### RECORDS FOR THIS EXERCISE
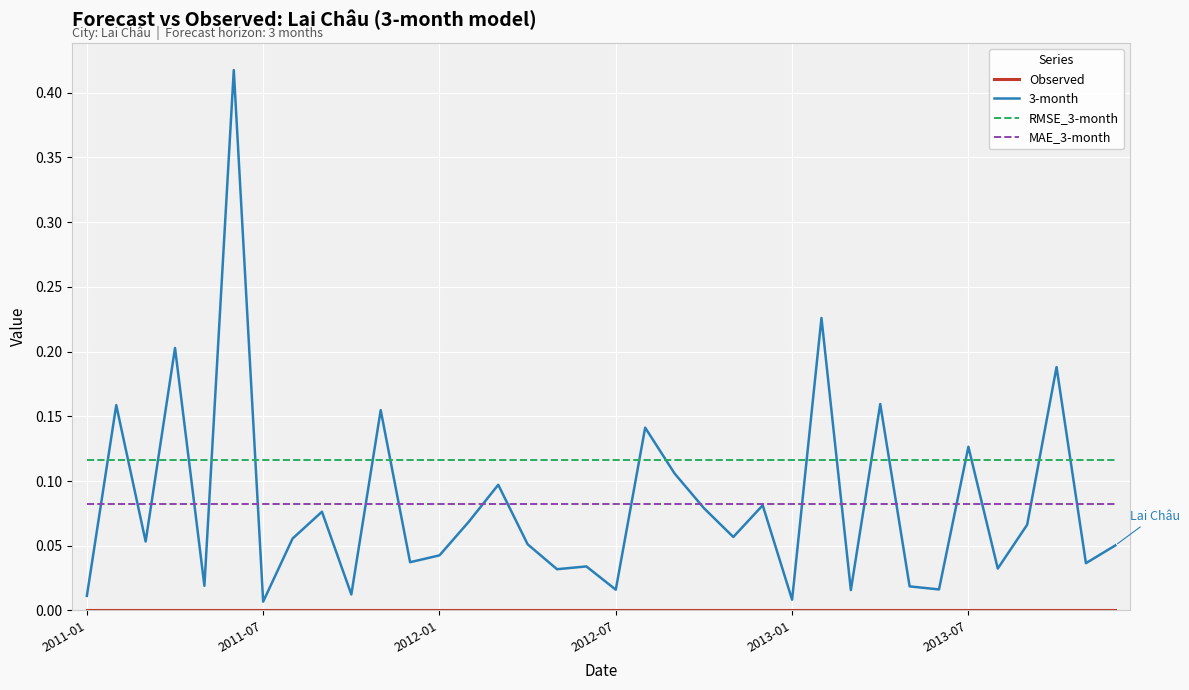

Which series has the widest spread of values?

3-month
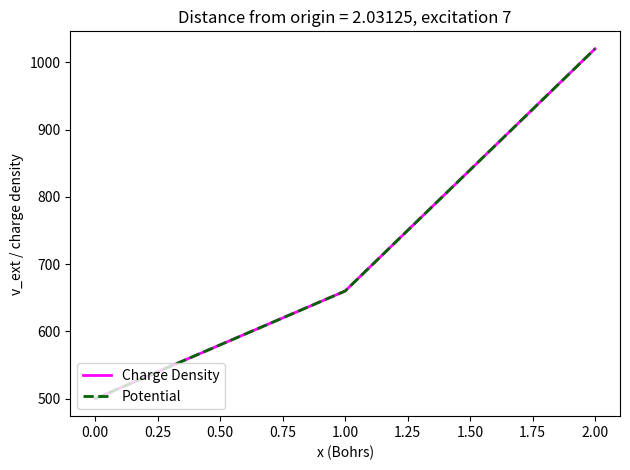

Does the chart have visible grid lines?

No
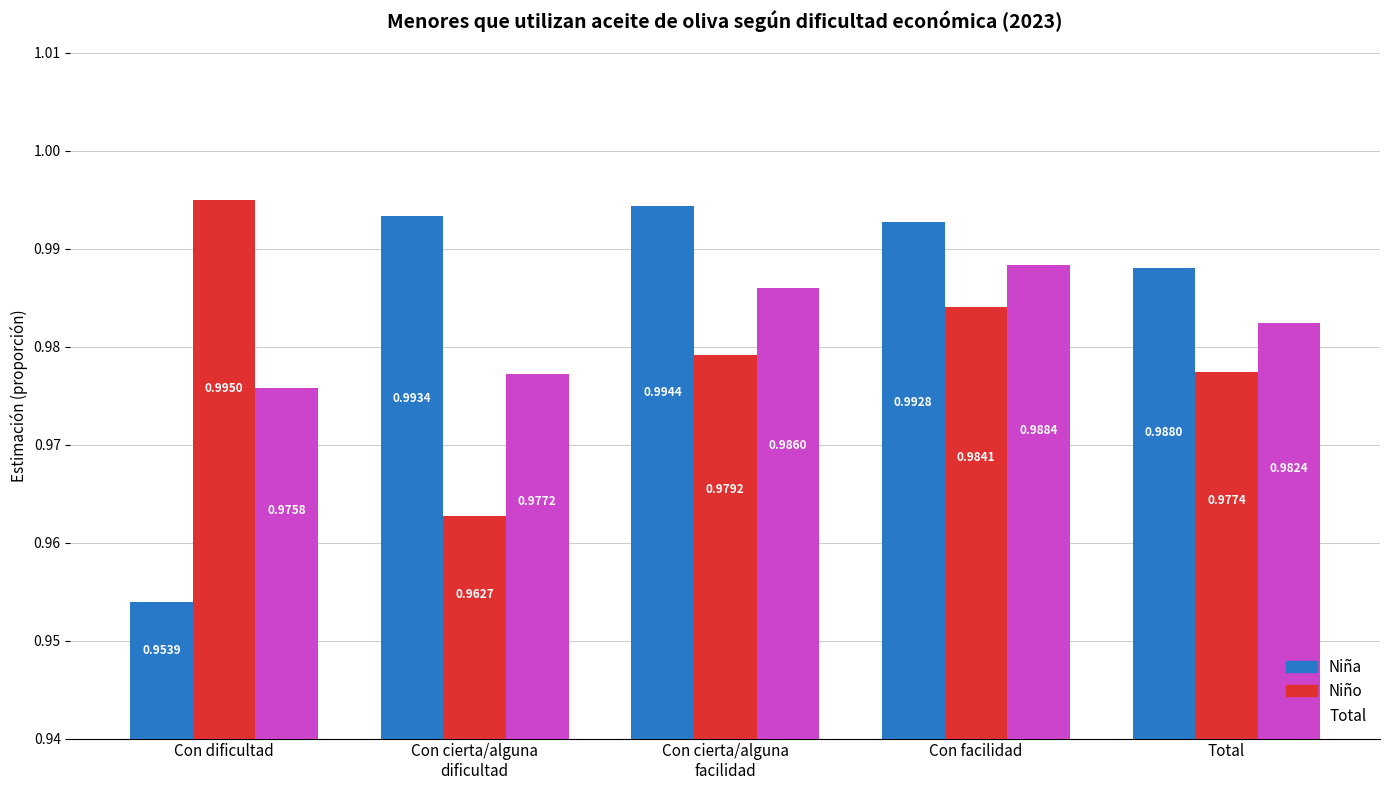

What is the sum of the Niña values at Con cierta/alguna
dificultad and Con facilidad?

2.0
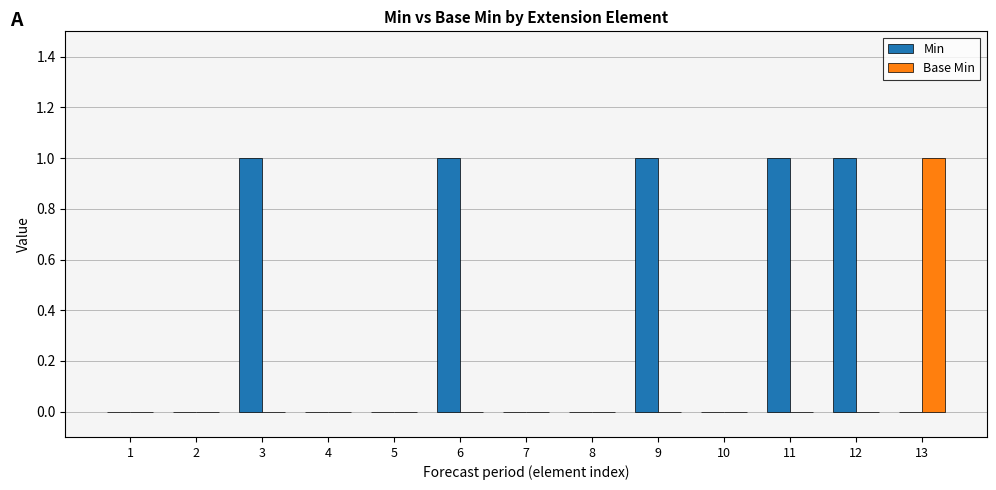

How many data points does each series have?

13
######
**TASK DETAILS**.
Please express the text lines of the data above as a JSON list of strings, one string per line, skipping blank lines and leaving out the pictures.

**EXERCISE RESULT**.
[
  "Which series has the widest spread of values?",
  "3-month",
  "Does the chart have visible grid lines?",
  "No",
  "What is the sum of the Niña values at Con cierta/alguna",
  "dificultad and Con facilidad?",
  "2.0",
  "How many data points does each series have?",
  "13"
]